# Coyote from this weekend...



## El Gato Loco (Jan 15, 2010)

Spent some time calling down in the Big Bend this weekend and called in a double at night but they winded us before I could get a decent shot.

This coyote was mousing around in a field in the national park. I stopped, squeaked at him for a couple of minutes and he moved in a little closer. I actually thought he was a grey at first until we took a picture and them zoomed in to look at him closer.

He wasn't too interested in me though and had his eyes on the RV campsites about 100 yards away. I ended up jumping the irrigation ditch to get closer to him for a few pictures. He let me get within about 40 yards before he wandered into the woods.

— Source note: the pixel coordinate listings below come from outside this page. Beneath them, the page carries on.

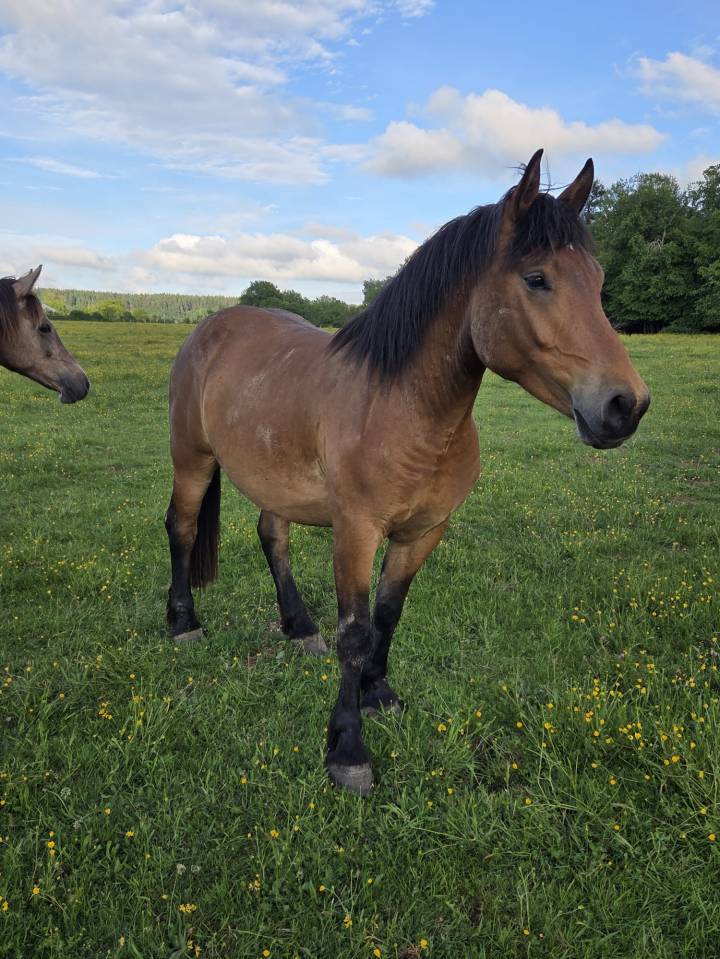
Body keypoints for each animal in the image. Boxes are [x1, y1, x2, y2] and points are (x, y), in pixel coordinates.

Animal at [165, 149, 650, 795]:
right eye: (537, 279)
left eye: (596, 281)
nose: (627, 405)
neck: (403, 409)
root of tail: (210, 326)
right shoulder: (356, 532)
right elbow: (354, 633)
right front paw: (348, 749)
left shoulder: (423, 533)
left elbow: (387, 616)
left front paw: (379, 695)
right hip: (192, 460)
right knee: (182, 528)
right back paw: (183, 623)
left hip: (275, 478)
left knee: (272, 537)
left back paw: (298, 626)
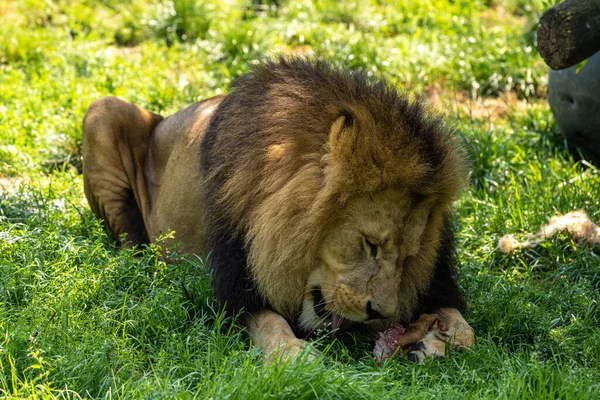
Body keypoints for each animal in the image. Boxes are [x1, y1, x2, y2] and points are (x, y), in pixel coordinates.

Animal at [82, 58, 474, 362]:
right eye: (370, 245)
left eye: (409, 258)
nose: (380, 312)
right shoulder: (235, 286)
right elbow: (270, 324)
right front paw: (293, 354)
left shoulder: (436, 284)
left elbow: (464, 329)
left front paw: (436, 340)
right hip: (102, 111)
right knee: (130, 242)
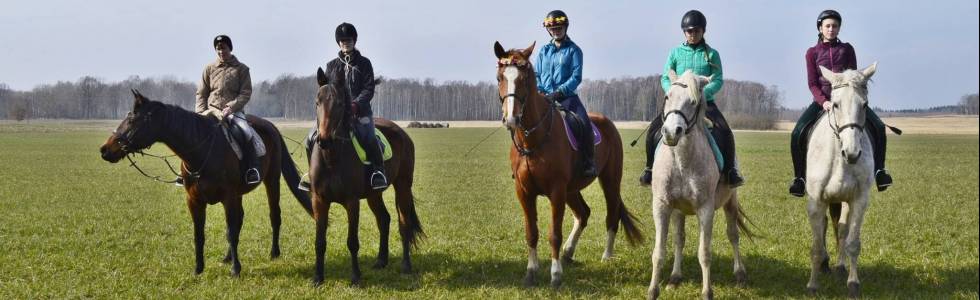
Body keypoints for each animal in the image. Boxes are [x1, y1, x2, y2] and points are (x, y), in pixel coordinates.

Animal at [97, 89, 312, 276]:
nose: (105, 150)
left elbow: (230, 231)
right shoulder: (195, 201)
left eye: (132, 120)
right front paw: (198, 269)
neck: (200, 153)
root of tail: (271, 127)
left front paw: (235, 270)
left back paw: (273, 253)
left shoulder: (228, 198)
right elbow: (199, 234)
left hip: (271, 180)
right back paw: (227, 257)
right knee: (241, 219)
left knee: (274, 214)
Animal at [308, 67, 424, 288]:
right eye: (317, 102)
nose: (324, 140)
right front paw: (318, 277)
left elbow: (352, 242)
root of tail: (402, 133)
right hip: (373, 195)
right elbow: (319, 242)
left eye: (340, 104)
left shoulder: (352, 202)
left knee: (404, 223)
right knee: (384, 219)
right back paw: (381, 261)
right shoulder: (319, 200)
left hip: (403, 186)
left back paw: (405, 265)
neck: (332, 158)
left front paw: (355, 277)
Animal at [490, 41, 644, 288]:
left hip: (609, 180)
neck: (533, 139)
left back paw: (606, 256)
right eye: (499, 77)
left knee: (611, 215)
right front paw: (531, 272)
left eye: (524, 79)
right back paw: (569, 252)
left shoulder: (556, 190)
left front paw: (555, 276)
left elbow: (554, 233)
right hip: (571, 190)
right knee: (583, 213)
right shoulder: (524, 191)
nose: (511, 119)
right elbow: (531, 232)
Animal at [648, 70, 756, 300]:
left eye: (692, 101)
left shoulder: (705, 209)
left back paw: (740, 273)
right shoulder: (662, 206)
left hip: (730, 202)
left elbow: (704, 253)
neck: (682, 161)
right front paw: (653, 290)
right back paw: (675, 277)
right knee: (679, 239)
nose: (671, 132)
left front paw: (707, 292)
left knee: (733, 235)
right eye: (667, 96)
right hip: (678, 210)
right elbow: (659, 252)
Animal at [804, 63, 880, 298]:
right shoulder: (816, 201)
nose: (852, 153)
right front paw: (812, 285)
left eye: (864, 105)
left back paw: (839, 267)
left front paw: (853, 284)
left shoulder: (859, 200)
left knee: (842, 228)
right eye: (835, 104)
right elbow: (816, 246)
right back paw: (825, 265)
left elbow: (852, 242)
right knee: (825, 226)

He never was too concerned with me though. He even jumped at a bird in a bush on the way out. He had obviously forgot all about me.


----------



## hassell (Feb 9, 2010)

Some real nice pic's. there, thanks for sharing.


----------



## On a call (Mar 3, 2010)

Good photos Chris.

Ever think of using a slingshot ?


----------



## catcapper (Feb 11, 2010)

I'll bet in a strong Texas wind that sucker would take off like a glider with those big ears.lol.


----------



## On a call (Mar 3, 2010)

Wow I never noticed the size CC....bet he can hear a mouse squeek at a 100 yards.


----------



## youngdon (Mar 10, 2010)

HHMMM wing shooting coyotes?? Sounds like fun to me.


----------



## RoughNeck (Mar 16, 2010)

nice pic's , and I see your calling is getting better good job


----------